L’appello dell’ex europarlamentare dei Verdi Sepp Kusstatscher a tutela della libertà di espressione e dei Diritti Umani – prendendo spunto dall’esempio concreto del colonnello dell’esercito svizzero ed ex analista strategico ed esperto di servizi segreti e terrorismo Jacques Baud, colpito da severi sanzioni comminate dal Consiglio dell’Unione Europea (ovvero dai rappresentanti dei governi degli Stati membri dell’UE) con la decisione del 15 dicembre 2025, mi spinge a sottolineare che l’importante tema dell’evidente repressione della libertà di espressione in Europa è oggetto di una mozione che sarà discussa e messa al voto nella prossima seduta a febbraio del Consiglio della Provincia Autonoma di Bolzano.

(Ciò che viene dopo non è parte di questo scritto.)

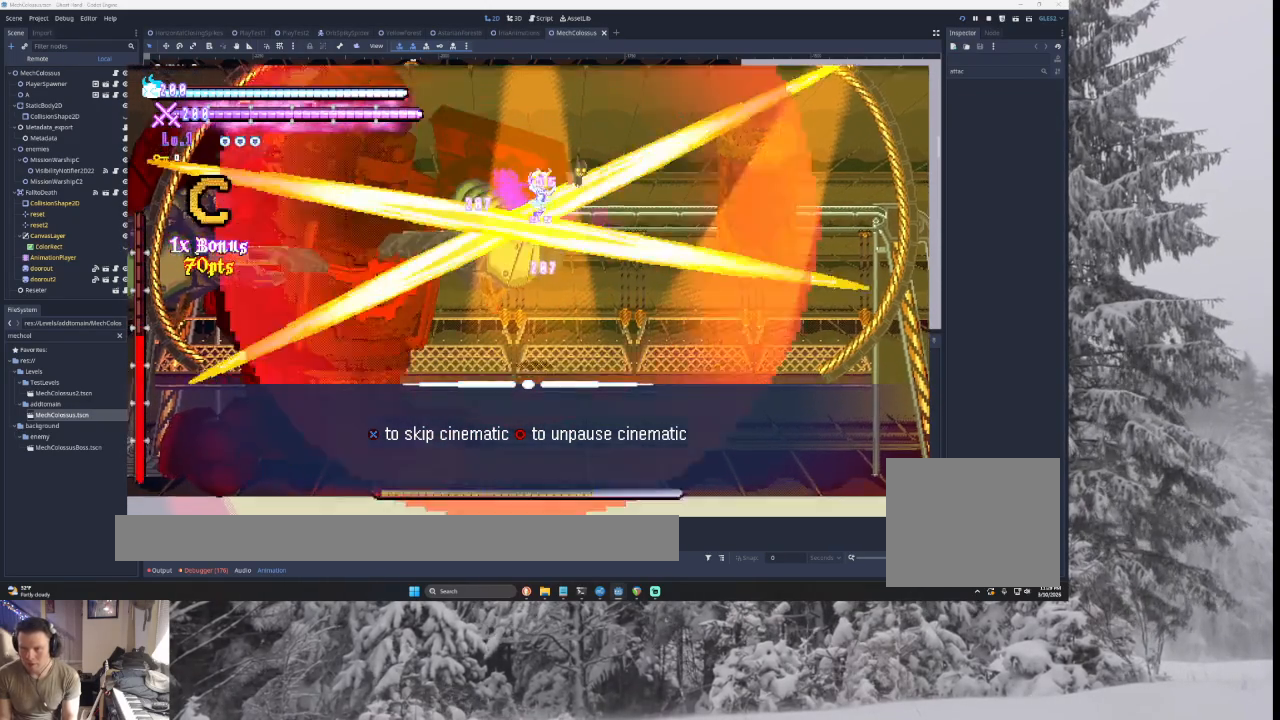
{"buttons": [], "left_stick": "center", "right_stick": "center", "events": [[300, "left_stick", "center"], [367, "left_stick", "left"], [433, "left_stick", "center"]]}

La massiccia repressione della libertà di espressione è ormai così evidente, in particolare in Europa, che persino Papa Leone XIV, nel suo discorso di Capodanno in Vaticano davanti al Corpo Diplomatico accreditato presso la Santa Sede, ha espresso molto chiaramente la sua preoccupazione per la massiccia limitazione della libertà di espressione in Occidente.
Ha detto testualmente:
„Duole, invece, constatare come, specialmente in Occidente, si vadano sempre più riducendo gli spazi per l’autentica libertà di espressione, mentre va sviluppandosi un linguaggio nuovo, dal sapore orwelliano, che, nel tentativo di essere sempre più inclusivo, finisce per escludere quanti non si adeguano alle ideologie che lo animano.
Da questa deriva ne conseguono, purtroppo, altre che finiscono per comprimere i diritti fondamentali della persona, a partire dalla libertà di coscienza.“
Dal 2020 si è improvvisamente manifestata un’enorme restrizione del dibattito pubblico, della libertà di espressione e quindi della democrazia.
Da un giorno all’altro, la scienza è stata ridotta all’opinione propagandata dai governi.
I cittadini che hanno espresso un’opinione diversa dalla “verità unica” imposta dai governi autoritari e diffusa dai media mainstream sono stati spesso denigrati come “estremisti di destra” e quindi messi a tacere o, in molti casi, danneggiati economicamente in modo permanente.
La società è stata profondamente divisa da questa strategia perfida, persino diabolica, di incitamento all’odio reciproco.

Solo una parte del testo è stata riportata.